Windows XP has none of those features and requires additional software or hardware purchases to add them. "Windows XP came out in 2001. Data compliance, leakage, all those things have changed since then, and that's what's keeping people up right now," says Jason Leznak, a group product manager for Windows.

Win 7 Easier On The Hardware

One big rap against Vista was the beefy hardware requirements--including 1 GB of recommended RAM --that made it impractical to run on older PCs. Microsoft did a number of things under the hood in Windows 7 to improve the use of RAM and multiprocessing. While Microsoft recommends the same hardware for Windows 7 as for Vista, several early adopters plan, based on their testing, to run the new OS on PCs with as little as 512 MB of RAM.

Pacific Northwest National Laboratory is one of those. Having skipped Vista, it plans to be "very aggressive" in rolling out Windows 7, says CIO Jerry Johnson. He's most interested in Windows 7's security features, which fit with the focus the Department of Energy--of which Pacific Northwest Lab is a part--is putting on cybersecurity. But his move will be hastened by the fact that Windows 7 can run on those smaller-RAM PCs.

Jerry Johnson, CIO, Pacific Northwest National Laboratory -- Photo by Tom Sullivan
Johnson: "Very aggressive" Win 7 plan
Photo by Tom Sullivan
At ETS-Lindgren, where global IT architect Border estimates that Windows 7 can run on 70% of the company's PCs, the company hopes to have Windows 7 on as many as half of its PCs by April, while allowing the company to buy fewer new PCs. "There are a lot of assets we have that we could actually keep and renew the warranty on rather than replace," he says. "I'm telling my finance people this is an option we have that we didn't have before." Border also recently renegotiated his enterprise licensing agreement with Microsoft, slashing his costs by adopting early.

Microsoft also is promising that new tools in Windows 7 will cut help desk calls. For example, employees can use a feature to record an error and send the video to the help desk. New troubleshooting features let help desks set up automatic troubleshooting scripts for common problems.

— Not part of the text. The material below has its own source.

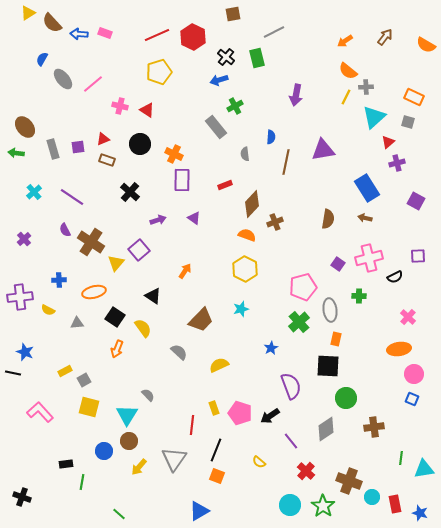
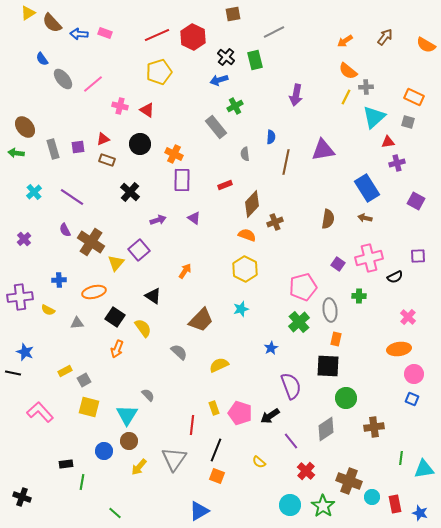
green rectangle at (257, 58): moved 2 px left, 2 px down
blue semicircle at (42, 59): rotated 64 degrees counterclockwise
red triangle at (388, 142): rotated 32 degrees clockwise
green line at (119, 514): moved 4 px left, 1 px up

However, even companies that covet Windows 7 features will face a big barrier given tight IT budgets. Garry Robinson, IT manager for KSLA News 12 in Shreveport, La., has been testing Windows 7 for six months and likes the new security options, especially AppLocker. But the station recently put PC upgrades and new operating system licenses on hold. "If things get better in 2010, we could start replacing existing machines," he says.